* DATA EXCERPTS
++++++++
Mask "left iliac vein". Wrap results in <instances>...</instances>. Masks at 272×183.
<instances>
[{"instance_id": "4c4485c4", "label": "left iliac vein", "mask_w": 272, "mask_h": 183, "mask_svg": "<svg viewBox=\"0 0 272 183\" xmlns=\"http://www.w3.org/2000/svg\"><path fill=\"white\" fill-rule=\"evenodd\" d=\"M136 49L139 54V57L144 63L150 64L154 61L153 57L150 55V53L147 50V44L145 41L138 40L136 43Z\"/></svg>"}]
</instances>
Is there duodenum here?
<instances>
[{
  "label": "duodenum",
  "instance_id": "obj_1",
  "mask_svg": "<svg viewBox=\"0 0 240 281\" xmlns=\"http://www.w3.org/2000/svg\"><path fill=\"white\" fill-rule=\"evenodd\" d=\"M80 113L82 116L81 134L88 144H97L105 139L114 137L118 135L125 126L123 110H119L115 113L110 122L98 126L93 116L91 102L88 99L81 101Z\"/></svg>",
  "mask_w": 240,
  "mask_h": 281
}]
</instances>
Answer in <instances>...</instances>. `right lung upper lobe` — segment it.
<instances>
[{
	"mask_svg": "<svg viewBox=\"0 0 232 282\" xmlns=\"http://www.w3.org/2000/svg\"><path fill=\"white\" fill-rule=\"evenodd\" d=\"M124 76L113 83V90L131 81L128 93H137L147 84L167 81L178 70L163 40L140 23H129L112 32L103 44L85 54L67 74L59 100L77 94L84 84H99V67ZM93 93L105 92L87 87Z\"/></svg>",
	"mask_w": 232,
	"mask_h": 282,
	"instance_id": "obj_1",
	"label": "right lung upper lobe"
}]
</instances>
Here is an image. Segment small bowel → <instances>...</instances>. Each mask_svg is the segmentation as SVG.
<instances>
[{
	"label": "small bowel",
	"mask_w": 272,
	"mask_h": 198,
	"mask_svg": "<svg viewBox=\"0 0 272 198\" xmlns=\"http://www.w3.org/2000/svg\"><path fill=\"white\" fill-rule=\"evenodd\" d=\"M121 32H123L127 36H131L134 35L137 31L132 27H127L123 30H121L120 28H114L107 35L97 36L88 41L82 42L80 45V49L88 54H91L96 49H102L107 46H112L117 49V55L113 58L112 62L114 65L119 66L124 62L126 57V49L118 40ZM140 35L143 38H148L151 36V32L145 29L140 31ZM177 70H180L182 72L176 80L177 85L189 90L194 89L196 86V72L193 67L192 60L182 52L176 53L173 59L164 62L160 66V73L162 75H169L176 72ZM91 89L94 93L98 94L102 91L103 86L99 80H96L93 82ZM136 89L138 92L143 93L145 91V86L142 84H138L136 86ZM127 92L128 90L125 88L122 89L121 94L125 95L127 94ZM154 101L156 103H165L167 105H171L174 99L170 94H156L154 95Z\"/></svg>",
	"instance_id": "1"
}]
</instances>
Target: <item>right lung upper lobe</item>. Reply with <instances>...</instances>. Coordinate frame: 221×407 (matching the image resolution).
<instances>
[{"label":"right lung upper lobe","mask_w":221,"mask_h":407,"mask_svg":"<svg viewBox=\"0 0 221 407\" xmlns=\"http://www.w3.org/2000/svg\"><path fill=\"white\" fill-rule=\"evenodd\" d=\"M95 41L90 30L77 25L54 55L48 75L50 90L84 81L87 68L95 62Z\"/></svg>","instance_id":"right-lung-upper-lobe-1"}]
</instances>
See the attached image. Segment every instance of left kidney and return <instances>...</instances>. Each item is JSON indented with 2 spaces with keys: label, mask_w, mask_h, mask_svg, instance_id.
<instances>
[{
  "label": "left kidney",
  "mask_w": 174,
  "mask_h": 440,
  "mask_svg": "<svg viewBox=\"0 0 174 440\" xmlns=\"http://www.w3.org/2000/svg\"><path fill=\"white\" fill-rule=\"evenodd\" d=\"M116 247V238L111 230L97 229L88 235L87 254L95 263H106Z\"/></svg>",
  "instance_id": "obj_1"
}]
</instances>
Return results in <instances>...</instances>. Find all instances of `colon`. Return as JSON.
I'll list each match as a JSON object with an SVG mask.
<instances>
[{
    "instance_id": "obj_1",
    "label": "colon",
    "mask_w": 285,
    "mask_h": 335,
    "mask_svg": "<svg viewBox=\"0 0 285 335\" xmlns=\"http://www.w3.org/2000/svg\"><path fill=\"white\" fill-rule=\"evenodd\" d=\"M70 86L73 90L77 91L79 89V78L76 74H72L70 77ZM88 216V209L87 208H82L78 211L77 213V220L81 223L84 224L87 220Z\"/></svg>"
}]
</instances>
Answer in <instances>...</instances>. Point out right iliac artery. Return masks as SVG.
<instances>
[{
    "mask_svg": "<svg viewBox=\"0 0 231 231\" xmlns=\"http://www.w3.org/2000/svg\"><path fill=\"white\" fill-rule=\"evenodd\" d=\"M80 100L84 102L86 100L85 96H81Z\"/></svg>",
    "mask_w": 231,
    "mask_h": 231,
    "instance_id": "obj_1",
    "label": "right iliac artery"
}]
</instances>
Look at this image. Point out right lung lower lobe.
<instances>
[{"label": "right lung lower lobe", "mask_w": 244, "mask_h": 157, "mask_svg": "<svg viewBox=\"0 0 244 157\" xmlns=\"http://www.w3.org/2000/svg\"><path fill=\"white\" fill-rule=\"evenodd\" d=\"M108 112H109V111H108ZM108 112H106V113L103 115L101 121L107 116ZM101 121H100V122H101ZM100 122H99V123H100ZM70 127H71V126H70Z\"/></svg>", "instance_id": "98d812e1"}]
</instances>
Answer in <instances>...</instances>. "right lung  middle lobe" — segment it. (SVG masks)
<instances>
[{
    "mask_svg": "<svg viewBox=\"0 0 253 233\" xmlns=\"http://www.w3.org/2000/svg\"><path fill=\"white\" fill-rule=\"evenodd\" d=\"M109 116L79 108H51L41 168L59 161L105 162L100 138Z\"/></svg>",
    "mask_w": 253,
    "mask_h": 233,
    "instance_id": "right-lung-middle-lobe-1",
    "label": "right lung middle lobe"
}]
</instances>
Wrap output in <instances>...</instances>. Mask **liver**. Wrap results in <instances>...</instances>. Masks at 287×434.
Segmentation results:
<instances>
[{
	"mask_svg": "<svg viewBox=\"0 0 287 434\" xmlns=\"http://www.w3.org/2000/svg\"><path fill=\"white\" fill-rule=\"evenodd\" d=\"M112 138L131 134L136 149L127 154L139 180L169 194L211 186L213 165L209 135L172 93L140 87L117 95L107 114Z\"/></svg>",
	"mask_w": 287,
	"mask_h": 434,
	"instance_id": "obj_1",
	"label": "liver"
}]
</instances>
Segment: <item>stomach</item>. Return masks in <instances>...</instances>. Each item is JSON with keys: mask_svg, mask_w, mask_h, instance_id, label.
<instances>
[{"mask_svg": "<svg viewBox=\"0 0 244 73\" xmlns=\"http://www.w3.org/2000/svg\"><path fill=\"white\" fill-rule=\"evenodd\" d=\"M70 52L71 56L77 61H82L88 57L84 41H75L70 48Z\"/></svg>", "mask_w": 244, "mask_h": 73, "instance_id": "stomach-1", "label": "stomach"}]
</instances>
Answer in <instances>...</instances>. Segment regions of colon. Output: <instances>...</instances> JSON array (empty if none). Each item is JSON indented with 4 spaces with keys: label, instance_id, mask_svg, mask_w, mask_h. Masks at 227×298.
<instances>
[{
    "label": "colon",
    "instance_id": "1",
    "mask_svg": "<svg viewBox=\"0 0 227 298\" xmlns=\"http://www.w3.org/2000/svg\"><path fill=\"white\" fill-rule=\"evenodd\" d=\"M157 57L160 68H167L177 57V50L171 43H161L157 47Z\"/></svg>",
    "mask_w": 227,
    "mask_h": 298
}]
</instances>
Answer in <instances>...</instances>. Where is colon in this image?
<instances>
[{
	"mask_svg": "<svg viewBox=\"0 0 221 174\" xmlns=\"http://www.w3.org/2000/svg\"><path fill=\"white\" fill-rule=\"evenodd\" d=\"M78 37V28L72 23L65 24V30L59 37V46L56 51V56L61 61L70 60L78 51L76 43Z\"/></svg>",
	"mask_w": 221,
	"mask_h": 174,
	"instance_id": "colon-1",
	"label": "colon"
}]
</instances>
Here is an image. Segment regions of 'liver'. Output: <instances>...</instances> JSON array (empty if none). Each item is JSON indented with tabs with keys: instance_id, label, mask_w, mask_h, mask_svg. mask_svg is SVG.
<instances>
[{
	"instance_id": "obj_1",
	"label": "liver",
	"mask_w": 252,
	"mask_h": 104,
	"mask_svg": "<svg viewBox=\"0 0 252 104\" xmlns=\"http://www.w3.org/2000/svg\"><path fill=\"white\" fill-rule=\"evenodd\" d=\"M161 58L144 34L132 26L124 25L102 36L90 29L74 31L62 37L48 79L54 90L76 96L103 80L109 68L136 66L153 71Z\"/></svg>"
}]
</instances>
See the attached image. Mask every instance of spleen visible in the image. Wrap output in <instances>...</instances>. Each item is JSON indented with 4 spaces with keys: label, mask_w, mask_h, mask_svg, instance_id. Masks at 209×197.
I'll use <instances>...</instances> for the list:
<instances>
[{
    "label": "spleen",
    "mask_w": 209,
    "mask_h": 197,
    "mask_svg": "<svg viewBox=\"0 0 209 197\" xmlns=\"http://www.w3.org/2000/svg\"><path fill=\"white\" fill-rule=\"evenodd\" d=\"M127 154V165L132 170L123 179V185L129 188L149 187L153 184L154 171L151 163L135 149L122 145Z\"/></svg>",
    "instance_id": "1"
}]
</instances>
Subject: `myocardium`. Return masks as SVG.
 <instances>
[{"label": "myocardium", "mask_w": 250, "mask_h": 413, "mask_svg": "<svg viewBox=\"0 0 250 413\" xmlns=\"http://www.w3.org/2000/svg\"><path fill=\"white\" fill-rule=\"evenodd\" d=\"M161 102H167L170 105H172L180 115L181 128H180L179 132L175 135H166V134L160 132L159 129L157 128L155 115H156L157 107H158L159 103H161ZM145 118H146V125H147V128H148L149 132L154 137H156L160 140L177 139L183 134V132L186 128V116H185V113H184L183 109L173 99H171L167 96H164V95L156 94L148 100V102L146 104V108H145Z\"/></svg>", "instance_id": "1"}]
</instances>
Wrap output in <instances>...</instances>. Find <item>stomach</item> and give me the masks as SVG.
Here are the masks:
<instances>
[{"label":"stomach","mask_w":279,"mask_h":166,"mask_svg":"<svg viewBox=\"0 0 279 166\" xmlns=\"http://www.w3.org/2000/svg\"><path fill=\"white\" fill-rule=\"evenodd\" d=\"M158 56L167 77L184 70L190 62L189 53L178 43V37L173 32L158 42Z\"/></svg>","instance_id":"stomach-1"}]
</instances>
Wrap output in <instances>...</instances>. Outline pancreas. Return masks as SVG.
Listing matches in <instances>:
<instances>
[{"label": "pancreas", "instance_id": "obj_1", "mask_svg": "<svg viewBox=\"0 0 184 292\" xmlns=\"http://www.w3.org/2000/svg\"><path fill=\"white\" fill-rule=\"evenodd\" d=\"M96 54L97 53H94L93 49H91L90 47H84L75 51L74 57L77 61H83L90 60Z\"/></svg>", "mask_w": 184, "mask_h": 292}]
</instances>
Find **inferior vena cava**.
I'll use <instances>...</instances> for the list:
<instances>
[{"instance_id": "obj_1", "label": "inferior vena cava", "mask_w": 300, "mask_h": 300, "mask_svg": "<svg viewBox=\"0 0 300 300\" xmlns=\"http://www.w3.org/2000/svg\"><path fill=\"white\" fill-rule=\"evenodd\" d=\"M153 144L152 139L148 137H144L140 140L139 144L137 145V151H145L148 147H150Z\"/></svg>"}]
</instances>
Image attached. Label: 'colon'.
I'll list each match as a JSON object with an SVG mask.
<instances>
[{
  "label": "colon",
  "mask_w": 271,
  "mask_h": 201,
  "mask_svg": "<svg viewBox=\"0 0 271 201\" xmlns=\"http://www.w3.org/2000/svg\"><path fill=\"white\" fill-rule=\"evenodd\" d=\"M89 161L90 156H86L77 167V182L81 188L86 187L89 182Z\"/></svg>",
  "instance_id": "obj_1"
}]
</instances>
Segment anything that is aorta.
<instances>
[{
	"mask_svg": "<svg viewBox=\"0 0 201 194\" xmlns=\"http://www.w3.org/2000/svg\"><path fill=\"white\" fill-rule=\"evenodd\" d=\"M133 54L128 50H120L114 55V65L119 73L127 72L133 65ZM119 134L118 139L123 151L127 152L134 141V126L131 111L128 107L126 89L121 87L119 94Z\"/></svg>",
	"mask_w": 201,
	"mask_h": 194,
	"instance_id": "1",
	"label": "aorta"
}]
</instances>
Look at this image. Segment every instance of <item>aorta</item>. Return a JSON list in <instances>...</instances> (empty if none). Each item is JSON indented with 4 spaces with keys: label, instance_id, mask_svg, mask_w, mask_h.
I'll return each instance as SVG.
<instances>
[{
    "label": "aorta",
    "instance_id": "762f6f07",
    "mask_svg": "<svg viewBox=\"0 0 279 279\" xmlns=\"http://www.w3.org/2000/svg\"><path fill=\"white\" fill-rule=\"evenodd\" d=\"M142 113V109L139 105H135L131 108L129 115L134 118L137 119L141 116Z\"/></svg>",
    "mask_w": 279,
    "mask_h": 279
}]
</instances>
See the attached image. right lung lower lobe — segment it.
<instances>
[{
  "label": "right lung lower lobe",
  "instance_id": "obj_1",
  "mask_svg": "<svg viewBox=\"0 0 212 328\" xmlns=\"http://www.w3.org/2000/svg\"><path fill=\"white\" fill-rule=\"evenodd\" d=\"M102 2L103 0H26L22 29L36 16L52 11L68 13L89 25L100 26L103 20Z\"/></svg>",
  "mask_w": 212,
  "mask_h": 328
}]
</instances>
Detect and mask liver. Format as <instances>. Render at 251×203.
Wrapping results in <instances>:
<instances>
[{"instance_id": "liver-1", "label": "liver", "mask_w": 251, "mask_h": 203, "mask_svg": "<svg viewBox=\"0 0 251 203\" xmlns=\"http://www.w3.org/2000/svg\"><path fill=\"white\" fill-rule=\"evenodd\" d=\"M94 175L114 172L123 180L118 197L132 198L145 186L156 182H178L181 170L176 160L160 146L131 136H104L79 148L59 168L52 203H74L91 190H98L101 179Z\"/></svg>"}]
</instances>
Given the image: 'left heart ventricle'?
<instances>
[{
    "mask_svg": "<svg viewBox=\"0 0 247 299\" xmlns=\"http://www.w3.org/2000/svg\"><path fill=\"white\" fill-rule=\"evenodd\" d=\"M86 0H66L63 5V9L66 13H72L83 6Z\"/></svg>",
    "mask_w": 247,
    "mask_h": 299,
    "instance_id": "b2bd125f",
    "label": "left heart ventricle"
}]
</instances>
++++++++
* GOAL
Copy out every line of the items above that contains the string "pancreas". Treat uppercase and lowercase letters as distinct.

* REPLY
Wrap output in <instances>...</instances>. Outline pancreas. Return masks as SVG.
[{"label": "pancreas", "instance_id": "obj_1", "mask_svg": "<svg viewBox=\"0 0 184 292\" xmlns=\"http://www.w3.org/2000/svg\"><path fill=\"white\" fill-rule=\"evenodd\" d=\"M96 54L97 53H94L93 49H91L90 47H84L75 51L74 57L77 61H83L90 60Z\"/></svg>", "mask_w": 184, "mask_h": 292}]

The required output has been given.